Suchtmediziner sind Ärzte, die sich auf diesen Bereich spezialisiert haben.
Link zur offiziellen Website:
http://internet.anpaa.asso.fr/index_flash.html
Kritik:
Gelesen im Blog unseres Schweizer Mitglieds Jacques Perrin http://www.cavesa.ch/blog/
Wer würde es wagen zu sagen, dass Jugend mit Not, Trunkenheit, Schwäche, Weichheit, Unterwürfigkeit und nicht mit Zärtlichkeit, Liebkosung, Fröhlichkeit oder Kühnheit gleichzusetzen ist?
Die grauen Eminenzen der ANPAA haben sich mit dieser Frage befasst und eine Entscheidung getroffen. Gelehrt. Mit der Reue derer, die wissen, dass die Lage ernst ist, dass gehandelt werden muss, um den dionysischen Verlockungen Einhalt zu gebieten.
Die Jugendlichen? Eine vom Aussterben bedrohte Spezies, die es zu schützen gilt. Vor sich selbst und vor der teuflischen Welt des Weins.
Die ANPAA? Dieses Akronym steht für die sehr offizielle Association Nationale de Prévention en Alcoologie et Addictologie (Nationaler Verband für Alkohol- und Suchtprävention), eine französische Organisation, die sich aus tugendhaften Hygienikern zusammensetzt, die voller Prinzipien und guter Absichten sind.
Die, wie jeder weiß, die Hölle schaffen.
Ich erspare Ihnen die Lektüre ihres Moralberichts nach ihrer letzten Generalversammlung.
Ich bin jedoch voller Bewunderung für diese Kühnheit, die „Generalstände des Alkohols” einzuberufen und vor allem für die Relevanz ihres Programms, das BMCM heißt: „Weniger trinken ist besser” und direkt mit der WHO verbunden ist.

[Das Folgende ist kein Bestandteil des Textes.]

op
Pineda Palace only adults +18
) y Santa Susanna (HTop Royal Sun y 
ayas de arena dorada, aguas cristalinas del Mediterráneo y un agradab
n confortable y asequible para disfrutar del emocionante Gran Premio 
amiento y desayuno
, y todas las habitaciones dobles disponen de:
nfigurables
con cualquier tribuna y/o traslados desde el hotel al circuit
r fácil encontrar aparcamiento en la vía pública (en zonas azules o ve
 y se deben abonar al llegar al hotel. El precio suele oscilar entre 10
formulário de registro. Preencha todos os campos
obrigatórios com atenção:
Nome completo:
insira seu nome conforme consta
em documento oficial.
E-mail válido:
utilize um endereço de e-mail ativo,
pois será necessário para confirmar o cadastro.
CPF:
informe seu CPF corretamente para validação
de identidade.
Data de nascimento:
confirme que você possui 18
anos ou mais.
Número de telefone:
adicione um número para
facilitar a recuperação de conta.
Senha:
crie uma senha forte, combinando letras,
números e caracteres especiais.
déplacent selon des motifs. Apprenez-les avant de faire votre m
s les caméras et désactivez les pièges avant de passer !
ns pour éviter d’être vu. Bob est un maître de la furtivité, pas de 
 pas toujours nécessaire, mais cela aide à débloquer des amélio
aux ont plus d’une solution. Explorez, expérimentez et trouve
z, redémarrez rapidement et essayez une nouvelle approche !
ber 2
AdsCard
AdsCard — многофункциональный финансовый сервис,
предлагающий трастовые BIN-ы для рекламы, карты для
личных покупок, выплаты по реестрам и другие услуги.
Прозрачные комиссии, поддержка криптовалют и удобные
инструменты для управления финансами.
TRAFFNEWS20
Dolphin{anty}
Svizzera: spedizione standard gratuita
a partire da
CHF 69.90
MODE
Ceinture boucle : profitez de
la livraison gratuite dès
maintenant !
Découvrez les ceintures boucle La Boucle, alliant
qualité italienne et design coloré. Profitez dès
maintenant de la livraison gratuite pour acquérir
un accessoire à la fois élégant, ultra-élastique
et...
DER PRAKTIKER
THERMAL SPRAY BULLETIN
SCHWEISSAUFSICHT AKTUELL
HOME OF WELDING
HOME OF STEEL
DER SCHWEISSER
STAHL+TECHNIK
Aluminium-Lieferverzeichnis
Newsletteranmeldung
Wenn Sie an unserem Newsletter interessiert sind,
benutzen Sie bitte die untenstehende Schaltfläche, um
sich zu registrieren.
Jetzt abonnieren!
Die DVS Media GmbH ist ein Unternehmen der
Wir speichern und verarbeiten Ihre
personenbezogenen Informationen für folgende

Zum Glück gibt es sie, diese Abstinenzfanatiker, diese Verhinderer des Rauchens und Trinkens in der Schweiz, diese Statistikfälscher: Was würden wir ohne sie, ohne ihre Ukasen, ihren Verhaltenskodex und ihre Vorschriften werden? Sollten wir uns darum kümmern, allein zum Glück zu gelangen?
Ich würde ihnen jedoch vorschlagen, sich von den Kirchenvätern inspirieren zu lassen, die im Mittelalter die Nüchternheit und Trunkenheit in einem Neologismus vereint hatten, um die Sucht der Mönche zu bekämpfen, ohne sie jedoch vollständig vom Blut Christi zu entwöhnen.
Ich könnte sie auch dazu anregen, die Welt des Weins anders zu betrachten als durch die Brille, die ihnen als Sehhilfe dient. Vielleicht würden sie dann verstehen, dass die Weinkultur ein sehr wirksames Mittel gegen Alkoholismus ist und dass es entweder unaufrichtig oder kurzsichtig ist, zwei so unterschiedliche Dinge wie Wein und Spirituosen miteinander zu vermischen.
„Besser trinken heißt weniger trinken“ – das ist der wahre Slogan, an den sie nicht gedacht haben.